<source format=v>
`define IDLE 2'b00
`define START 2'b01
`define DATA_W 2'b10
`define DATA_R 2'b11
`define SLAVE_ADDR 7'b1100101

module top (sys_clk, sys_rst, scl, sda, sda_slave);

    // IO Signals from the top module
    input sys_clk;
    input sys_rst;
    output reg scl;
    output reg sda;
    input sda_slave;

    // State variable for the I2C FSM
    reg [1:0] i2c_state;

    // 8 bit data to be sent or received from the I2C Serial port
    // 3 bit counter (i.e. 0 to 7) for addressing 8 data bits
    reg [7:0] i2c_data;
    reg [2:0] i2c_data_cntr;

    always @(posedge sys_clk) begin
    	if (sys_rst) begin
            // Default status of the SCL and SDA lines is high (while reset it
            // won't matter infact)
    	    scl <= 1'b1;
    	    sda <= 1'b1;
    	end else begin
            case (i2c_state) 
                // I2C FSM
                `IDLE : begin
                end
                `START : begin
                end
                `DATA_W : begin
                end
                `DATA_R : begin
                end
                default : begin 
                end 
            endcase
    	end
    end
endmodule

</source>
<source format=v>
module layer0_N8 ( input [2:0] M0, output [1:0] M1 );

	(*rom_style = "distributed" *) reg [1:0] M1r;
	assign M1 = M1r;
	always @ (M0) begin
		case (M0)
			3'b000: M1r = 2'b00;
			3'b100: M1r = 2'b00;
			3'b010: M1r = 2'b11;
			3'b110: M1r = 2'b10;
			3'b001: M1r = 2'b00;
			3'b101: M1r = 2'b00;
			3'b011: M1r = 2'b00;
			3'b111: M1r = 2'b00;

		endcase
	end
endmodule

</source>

━━━━━━━━

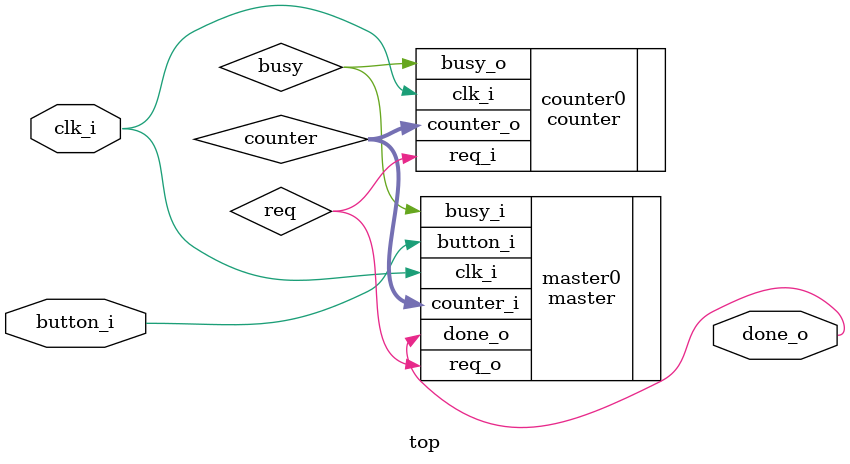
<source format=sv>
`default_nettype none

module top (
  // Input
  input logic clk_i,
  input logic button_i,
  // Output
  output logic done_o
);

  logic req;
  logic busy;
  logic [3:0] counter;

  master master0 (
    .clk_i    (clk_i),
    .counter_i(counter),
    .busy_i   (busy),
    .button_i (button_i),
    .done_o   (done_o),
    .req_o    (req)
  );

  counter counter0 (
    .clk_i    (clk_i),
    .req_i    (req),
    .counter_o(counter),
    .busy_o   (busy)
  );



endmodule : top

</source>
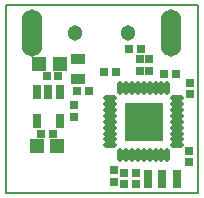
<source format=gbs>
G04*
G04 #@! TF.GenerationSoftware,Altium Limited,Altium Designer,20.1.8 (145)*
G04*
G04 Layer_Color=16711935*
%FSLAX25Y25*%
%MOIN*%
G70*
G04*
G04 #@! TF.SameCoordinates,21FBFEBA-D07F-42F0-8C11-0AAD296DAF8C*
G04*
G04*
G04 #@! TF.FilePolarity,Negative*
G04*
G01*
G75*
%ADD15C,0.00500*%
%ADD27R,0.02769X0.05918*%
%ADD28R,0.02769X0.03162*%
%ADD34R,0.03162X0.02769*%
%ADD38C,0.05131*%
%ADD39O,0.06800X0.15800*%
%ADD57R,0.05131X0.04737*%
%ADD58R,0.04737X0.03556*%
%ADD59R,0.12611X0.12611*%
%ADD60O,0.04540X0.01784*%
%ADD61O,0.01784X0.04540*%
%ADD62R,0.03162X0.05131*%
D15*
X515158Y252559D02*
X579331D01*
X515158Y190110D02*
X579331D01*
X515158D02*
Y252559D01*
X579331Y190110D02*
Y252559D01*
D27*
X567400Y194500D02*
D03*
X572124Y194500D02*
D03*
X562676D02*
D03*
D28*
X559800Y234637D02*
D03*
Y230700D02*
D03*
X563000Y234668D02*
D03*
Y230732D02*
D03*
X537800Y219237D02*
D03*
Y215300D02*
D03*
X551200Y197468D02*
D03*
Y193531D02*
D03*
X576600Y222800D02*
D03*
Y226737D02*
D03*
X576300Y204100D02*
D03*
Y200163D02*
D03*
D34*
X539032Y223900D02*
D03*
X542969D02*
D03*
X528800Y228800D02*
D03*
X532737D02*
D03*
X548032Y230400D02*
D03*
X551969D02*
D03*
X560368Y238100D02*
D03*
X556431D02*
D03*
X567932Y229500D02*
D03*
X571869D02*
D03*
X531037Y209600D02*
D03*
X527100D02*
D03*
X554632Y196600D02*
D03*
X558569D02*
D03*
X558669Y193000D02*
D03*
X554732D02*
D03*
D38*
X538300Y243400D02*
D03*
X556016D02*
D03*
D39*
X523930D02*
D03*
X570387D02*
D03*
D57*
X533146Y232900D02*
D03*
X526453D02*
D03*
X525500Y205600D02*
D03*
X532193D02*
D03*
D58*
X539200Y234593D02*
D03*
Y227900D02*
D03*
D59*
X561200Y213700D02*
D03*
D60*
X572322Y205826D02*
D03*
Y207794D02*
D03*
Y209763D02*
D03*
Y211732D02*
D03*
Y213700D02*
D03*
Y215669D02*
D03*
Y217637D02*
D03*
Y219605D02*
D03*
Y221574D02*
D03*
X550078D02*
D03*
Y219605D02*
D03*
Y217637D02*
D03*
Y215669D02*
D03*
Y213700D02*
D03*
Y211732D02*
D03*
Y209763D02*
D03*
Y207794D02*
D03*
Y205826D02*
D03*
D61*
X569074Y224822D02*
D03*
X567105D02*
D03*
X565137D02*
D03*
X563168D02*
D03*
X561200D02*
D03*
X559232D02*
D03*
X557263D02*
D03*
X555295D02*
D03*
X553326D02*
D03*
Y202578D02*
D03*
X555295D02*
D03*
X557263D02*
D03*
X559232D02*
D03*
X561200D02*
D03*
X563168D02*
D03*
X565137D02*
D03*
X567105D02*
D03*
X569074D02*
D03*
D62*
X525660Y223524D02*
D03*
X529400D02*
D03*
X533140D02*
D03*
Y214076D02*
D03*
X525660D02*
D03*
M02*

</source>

━━━━━━━━

For every line above that includes the string "from", copy the line.

Answer to the problem ::
    // IO Signals from the top module
    // 8 bit data to be sent or received from the I2C Serial port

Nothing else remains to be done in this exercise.